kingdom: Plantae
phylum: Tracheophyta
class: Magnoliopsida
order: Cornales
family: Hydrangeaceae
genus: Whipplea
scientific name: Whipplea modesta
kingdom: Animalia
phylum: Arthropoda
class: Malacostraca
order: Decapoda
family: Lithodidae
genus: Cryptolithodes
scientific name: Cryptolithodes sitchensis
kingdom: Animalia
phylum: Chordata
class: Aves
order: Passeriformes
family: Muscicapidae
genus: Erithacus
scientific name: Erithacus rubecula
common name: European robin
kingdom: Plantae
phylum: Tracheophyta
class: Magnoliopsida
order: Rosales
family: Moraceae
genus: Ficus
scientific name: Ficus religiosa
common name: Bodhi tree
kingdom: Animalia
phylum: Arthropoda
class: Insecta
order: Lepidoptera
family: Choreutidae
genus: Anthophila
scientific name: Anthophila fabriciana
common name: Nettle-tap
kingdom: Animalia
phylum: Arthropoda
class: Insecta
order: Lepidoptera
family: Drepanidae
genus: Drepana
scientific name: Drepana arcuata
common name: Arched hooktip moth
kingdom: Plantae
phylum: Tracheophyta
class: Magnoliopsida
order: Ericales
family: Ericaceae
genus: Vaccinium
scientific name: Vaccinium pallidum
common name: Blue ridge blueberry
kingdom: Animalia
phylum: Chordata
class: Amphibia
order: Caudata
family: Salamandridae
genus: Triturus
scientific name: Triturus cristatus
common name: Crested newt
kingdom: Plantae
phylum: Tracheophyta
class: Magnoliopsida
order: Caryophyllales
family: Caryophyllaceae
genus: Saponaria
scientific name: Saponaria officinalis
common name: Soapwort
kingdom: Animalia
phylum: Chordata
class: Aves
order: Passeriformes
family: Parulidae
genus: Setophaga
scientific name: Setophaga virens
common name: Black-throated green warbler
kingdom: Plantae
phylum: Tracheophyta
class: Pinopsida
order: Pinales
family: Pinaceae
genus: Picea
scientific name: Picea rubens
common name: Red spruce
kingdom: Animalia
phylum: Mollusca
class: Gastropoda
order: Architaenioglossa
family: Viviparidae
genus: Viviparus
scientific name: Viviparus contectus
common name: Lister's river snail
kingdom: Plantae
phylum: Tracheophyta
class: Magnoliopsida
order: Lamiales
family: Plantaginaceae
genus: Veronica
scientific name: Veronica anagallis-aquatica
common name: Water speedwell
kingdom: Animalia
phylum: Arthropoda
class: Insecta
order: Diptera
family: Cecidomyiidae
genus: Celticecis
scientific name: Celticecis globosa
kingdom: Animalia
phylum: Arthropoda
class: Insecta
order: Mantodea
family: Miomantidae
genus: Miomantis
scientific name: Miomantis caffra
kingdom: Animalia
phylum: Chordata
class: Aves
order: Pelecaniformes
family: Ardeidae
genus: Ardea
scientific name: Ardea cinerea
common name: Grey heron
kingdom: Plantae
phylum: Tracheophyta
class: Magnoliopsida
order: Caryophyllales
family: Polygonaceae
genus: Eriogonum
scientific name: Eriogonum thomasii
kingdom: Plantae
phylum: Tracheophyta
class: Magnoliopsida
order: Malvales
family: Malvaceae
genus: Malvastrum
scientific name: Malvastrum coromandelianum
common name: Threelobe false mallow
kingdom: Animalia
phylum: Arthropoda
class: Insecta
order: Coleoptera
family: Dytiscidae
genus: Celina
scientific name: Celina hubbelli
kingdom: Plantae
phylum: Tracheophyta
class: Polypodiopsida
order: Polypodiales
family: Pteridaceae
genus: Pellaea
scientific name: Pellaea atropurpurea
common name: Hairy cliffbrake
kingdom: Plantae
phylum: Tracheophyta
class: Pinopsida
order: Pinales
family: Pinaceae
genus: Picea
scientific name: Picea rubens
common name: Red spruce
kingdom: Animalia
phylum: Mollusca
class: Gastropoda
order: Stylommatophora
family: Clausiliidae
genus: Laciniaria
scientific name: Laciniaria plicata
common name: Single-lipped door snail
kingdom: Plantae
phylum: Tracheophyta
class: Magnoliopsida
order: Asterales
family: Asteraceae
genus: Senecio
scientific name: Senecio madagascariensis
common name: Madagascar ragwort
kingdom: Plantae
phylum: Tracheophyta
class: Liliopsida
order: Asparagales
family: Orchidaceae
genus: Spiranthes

○ ○ ○ ○ ○

Objetivo del ejercicio: Imprime sin ninguna modificación todas las líneas de los datos anteriores.

Respuesta a continuación:
kingdom: Plantae
phylum: Tracheophyta
class: Magnoliopsida
order: Cornales
family: Hydrangeaceae
genus: Whipplea
scientific name: Whipplea modesta
kingdom: Animalia
phylum: Arthropoda
class: Malacostraca
order: Decapoda
family: Lithodidae
genus: Cryptolithodes
scientific name: Cryptolithodes sitchensis
kingdom: Animalia
phylum: Chordata
class: Aves
order: Passeriformes
family: Muscicapidae
genus: Erithacus
scientific name: Erithacus rubecula
common name: European robin
kingdom: Plantae
phylum: Tracheophyta
class: Magnoliopsida
order: Rosales
family: Moraceae
genus: Ficus
scientific name: Ficus religiosa
common name: Bodhi tree
kingdom: Animalia
phylum: Arthropoda
class: Insecta
order: Lepidoptera
family: Choreutidae
genus: Anthophila
scientific name: Anthophila fabriciana
common name: Nettle-tap
kingdom: Animalia
phylum: Arthropoda
class: Insecta
order: Lepidoptera
family: Drepanidae
genus: Drepana
scientific name: Drepana arcuata
common name: Arched hooktip moth
kingdom: Plantae
phylum: Tracheophyta
class: Magnoliopsida
order: Ericales
family: Ericaceae
genus: Vaccinium
scientific name: Vaccinium pallidum
common name: Blue ridge blueberry
kingdom: Animalia
phylum: Chordata
class: Amphibia
order: Caudata
family: Salamandridae
genus: Triturus
scientific name: Triturus cristatus
common name: Crested newt
kingdom: Plantae
phylum: Tracheophyta
class: Magnoliopsida
order: Caryophyllales
family: Caryophyllaceae
genus: Saponaria
scientific name: Saponaria officinalis
common name: Soapwort
kingdom: Animalia
phylum: Chordata
class: Aves
order: Passeriformes
family: Parulidae
genus: Setophaga
scientific name: Setophaga virens
common name: Black-throated green warbler
kingdom: Plantae
phylum: Tracheophyta
class: Pinopsida
order: Pinales
family: Pinaceae
genus: Picea
scientific name: Picea rubens
common name: Red spruce
kingdom: Animalia
phylum: Mollusca
class: Gastropoda
order: Architaenioglossa
family: Viviparidae
genus: Viviparus
scientific name: Viviparus contectus
common name: Lister's river snail
kingdom: Plantae
phylum: Tracheophyta
class: Magnoliopsida
order: Lamiales
family: Plantaginaceae
genus: Veronica
scientific name: Veronica anagallis-aquatica
common name: Water speedwell
kingdom: Animalia
phylum: Arthropoda
class: Insecta
order: Diptera
family: Cecidomyiidae
genus: Celticecis
scientific name: Celticecis globosa
kingdom: Animalia
phylum: Arthropoda
class: Insecta
order: Mantodea
family: Miomantidae
genus: Miomantis
scientific name: Miomantis caffra
kingdom: Animalia
phylum: Chordata
class: Aves
order: Pelecaniformes
family: Ardeidae
genus: Ardea
scientific name: Ardea cinerea
common name: Grey heron
kingdom: Plantae
phylum: Tracheophyta
class: Magnoliopsida
order: Caryophyllales
family: Polygonaceae
genus: Eriogonum
scientific name: Eriogonum thomasii
kingdom: Plantae
phylum: Tracheophyta
class: Magnoliopsida
order: Malvales
family: Malvaceae
genus: Malvastrum
scientific name: Malvastrum coromandelianum
common name: Threelobe false mallow
kingdom: Animalia
phylum: Arthropoda
class: Insecta
order: Coleoptera
family: Dytiscidae
genus: Celina
scientific name: Celina hubbelli
kingdom: Plantae
phylum: Tracheophyta
class: Polypodiopsida
order: Polypodiales
family: Pteridaceae
genus: Pellaea
scientific name: Pellaea atropurpurea
common name: Hairy cliffbrake
kingdom: Plantae
phylum: Tracheophyta
class: Pinopsida
order: Pinales
family: Pinaceae
genus: Picea
scientific name: Picea rubens
common name: Red spruce
kingdom: Animalia
phylum: Mollusca
class: Gastropoda
order: Stylommatophora
family: Clausiliidae
genus: Laciniaria
scientific name: Laciniaria plicata
common name: Single-lipped door snail
kingdom: Plantae
phylum: Tracheophyta
class: Magnoliopsida
order: Asterales
family: Asteraceae
genus: Senecio
scientific name: Senecio madagascariensis
common name: Madagascar ragwort
kingdom: Plantae
phylum: Tracheophyta
class: Liliopsida
order: Asparagales
family: Orchidaceae
genus: Spiranthes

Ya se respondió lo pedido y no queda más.